[Brief] Transcribe only part of the material below: the lines from the one containing "[237,65,432,79] [216,85,269,96] para" through the one containing "[64,442,302,458] alcance local", inclusive, exactly as written.

[Supplied information]
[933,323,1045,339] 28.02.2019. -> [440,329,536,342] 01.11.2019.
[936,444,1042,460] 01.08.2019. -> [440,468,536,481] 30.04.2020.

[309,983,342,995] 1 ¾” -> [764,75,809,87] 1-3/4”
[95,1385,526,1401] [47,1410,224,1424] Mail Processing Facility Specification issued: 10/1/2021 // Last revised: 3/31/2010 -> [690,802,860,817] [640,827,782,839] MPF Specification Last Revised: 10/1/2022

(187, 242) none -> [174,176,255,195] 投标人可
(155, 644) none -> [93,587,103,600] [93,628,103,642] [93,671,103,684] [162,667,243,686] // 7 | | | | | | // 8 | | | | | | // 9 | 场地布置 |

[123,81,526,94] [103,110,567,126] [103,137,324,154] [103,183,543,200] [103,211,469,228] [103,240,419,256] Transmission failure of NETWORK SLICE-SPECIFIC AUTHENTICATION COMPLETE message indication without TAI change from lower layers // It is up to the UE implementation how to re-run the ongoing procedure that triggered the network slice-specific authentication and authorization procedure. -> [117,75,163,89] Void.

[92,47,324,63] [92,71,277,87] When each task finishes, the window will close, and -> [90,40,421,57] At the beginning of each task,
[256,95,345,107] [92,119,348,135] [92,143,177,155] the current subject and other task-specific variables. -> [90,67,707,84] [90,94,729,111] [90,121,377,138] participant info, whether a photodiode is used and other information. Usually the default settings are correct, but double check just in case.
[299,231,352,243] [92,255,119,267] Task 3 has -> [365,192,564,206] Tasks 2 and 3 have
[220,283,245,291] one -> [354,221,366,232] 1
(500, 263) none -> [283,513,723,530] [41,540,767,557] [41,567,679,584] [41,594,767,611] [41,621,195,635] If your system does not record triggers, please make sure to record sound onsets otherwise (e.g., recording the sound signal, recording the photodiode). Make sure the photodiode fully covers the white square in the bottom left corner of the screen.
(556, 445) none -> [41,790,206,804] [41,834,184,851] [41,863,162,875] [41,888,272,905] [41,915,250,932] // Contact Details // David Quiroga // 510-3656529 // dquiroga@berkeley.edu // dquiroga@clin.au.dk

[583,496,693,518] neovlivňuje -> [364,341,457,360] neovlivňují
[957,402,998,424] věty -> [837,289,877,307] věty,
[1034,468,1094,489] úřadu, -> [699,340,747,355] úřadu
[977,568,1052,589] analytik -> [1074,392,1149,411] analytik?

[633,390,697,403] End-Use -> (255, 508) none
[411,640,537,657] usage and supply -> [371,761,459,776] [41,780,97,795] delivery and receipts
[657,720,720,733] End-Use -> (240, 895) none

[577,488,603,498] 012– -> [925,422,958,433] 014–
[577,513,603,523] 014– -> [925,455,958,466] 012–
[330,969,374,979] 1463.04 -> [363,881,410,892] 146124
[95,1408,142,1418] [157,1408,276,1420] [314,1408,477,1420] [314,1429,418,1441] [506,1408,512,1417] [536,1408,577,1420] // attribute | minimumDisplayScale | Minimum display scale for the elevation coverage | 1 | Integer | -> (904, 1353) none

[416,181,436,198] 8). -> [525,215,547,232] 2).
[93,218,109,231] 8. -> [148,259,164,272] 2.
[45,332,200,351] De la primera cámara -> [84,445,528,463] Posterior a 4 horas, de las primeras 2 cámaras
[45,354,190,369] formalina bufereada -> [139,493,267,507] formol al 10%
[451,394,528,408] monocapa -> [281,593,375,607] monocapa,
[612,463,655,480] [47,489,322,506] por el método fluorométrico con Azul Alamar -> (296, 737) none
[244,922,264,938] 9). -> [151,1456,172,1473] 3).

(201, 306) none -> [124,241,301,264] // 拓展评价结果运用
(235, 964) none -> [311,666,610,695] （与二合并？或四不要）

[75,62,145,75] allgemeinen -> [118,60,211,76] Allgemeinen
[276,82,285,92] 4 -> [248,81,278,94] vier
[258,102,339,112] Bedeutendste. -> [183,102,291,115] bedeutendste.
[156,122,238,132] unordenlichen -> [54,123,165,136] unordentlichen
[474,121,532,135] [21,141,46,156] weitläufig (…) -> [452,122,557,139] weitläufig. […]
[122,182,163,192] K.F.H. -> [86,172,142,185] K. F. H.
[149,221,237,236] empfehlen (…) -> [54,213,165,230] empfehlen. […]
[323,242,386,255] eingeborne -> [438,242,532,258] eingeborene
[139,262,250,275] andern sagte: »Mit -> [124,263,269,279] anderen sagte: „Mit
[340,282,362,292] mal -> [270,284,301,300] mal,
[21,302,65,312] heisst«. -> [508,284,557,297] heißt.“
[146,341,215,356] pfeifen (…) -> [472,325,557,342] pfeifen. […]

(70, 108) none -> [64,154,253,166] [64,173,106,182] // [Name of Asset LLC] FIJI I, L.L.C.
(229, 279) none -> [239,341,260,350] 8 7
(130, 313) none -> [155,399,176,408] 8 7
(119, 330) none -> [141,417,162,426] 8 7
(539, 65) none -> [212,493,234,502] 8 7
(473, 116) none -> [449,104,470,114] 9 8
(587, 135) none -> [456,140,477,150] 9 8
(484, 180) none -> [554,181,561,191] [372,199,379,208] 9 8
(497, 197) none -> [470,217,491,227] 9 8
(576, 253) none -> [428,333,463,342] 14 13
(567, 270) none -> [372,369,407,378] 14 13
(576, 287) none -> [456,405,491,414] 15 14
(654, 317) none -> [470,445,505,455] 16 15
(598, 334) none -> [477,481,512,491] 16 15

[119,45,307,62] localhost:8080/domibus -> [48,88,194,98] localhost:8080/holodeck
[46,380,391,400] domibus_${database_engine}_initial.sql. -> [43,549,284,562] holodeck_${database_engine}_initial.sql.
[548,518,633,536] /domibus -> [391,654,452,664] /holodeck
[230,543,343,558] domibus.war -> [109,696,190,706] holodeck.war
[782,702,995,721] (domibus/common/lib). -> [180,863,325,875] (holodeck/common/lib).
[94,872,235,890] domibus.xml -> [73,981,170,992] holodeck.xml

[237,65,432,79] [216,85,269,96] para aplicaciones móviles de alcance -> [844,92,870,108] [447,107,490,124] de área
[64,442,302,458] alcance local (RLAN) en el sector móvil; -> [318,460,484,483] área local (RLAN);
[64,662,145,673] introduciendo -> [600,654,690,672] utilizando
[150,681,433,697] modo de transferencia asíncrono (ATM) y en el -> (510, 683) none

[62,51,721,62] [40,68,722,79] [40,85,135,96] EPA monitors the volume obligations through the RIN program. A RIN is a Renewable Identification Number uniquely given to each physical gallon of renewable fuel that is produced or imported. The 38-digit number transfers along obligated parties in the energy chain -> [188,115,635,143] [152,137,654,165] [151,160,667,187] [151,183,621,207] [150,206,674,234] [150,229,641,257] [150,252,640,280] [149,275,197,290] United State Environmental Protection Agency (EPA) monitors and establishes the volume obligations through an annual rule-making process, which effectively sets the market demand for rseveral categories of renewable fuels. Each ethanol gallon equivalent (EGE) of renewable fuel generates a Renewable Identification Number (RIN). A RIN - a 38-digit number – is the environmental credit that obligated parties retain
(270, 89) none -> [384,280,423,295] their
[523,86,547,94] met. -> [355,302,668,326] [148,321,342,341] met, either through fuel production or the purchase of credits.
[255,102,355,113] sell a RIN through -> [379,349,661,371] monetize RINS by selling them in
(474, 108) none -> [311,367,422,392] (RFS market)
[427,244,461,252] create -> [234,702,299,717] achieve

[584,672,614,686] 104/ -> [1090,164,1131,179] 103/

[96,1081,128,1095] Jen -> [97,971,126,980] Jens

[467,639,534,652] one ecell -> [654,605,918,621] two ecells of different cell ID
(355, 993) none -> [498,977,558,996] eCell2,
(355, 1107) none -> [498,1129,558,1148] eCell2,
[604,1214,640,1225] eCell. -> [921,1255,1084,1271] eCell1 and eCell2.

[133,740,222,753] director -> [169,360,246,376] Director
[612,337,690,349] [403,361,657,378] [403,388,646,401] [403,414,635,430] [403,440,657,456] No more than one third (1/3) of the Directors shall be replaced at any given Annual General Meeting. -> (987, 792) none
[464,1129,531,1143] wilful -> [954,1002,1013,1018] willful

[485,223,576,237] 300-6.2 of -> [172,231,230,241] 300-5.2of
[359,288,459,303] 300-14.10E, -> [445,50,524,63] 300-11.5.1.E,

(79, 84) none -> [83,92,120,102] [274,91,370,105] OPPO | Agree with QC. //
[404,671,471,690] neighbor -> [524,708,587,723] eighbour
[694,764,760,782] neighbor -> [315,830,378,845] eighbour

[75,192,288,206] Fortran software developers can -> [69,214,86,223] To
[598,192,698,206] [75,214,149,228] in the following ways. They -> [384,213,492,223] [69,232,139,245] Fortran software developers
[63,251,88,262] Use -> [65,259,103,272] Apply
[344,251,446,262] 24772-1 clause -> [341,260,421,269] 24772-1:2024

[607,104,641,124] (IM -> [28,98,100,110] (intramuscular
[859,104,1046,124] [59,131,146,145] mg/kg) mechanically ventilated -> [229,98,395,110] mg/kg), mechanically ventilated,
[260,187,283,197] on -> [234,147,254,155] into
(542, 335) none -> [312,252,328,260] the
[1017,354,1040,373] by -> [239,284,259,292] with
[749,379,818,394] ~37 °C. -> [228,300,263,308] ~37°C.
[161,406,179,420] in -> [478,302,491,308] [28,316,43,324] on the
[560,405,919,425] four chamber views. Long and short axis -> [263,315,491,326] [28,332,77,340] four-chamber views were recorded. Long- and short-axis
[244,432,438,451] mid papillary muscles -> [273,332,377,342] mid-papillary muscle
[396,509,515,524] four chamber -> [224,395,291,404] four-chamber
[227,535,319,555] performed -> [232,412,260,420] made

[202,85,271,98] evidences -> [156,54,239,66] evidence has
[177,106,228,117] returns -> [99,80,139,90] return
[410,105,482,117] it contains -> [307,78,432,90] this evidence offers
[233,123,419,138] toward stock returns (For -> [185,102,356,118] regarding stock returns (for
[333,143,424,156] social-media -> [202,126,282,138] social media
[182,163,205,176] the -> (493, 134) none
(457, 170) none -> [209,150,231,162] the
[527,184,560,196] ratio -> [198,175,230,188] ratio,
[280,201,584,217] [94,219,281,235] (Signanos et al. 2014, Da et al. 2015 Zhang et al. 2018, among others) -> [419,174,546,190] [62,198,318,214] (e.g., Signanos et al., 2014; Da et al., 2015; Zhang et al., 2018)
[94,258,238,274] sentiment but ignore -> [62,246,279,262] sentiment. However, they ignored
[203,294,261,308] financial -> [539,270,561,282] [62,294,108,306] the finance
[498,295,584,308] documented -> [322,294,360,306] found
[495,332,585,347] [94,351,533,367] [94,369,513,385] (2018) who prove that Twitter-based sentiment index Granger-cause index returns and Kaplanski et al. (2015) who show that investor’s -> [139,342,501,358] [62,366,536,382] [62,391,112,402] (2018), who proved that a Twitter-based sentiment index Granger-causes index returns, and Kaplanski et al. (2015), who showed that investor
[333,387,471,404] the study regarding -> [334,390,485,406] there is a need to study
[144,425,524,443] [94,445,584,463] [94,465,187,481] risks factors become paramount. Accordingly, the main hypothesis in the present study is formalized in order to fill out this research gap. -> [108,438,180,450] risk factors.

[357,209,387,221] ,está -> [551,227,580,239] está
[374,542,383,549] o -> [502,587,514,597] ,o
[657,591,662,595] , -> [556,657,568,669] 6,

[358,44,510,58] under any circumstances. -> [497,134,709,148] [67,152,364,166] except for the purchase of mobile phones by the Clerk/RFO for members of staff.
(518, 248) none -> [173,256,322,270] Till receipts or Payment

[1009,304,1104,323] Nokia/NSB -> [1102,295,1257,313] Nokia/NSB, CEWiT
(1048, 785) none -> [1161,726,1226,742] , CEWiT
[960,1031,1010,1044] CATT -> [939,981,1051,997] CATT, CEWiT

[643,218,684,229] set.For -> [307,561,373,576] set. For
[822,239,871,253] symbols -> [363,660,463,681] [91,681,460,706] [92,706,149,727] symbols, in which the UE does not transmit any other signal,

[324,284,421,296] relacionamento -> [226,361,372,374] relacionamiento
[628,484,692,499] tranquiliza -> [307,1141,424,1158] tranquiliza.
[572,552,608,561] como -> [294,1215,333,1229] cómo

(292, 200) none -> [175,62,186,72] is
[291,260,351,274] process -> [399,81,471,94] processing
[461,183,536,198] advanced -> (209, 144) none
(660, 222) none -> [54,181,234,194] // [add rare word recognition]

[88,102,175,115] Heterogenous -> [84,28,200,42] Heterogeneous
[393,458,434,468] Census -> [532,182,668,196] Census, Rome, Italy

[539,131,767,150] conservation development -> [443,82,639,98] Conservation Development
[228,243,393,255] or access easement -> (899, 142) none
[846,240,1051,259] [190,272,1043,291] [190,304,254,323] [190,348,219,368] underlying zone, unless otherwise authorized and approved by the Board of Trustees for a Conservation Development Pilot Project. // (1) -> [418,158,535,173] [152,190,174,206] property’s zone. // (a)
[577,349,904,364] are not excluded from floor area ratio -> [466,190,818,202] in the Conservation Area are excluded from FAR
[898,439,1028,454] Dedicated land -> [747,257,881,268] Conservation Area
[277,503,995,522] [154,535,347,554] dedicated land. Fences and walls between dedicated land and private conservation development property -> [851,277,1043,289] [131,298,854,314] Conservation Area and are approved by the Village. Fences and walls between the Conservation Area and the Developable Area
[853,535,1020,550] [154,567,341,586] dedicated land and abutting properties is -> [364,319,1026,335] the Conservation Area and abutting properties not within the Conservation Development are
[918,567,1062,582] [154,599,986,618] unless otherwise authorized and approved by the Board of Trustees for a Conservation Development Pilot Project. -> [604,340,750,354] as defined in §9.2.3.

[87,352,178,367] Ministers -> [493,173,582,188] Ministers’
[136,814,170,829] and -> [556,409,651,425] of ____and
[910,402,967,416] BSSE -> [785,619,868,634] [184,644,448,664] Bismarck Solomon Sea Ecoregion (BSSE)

[Solution to the problem]
[237,65,432,79] [216,85,269,96] para aplicaciones móviles de alcance -> [844,92,870,108] [447,107,490,124] de área
[64,442,302,458] alcance local (RLAN) en el sector móvil; -> [318,460,484,483] área local (RLAN);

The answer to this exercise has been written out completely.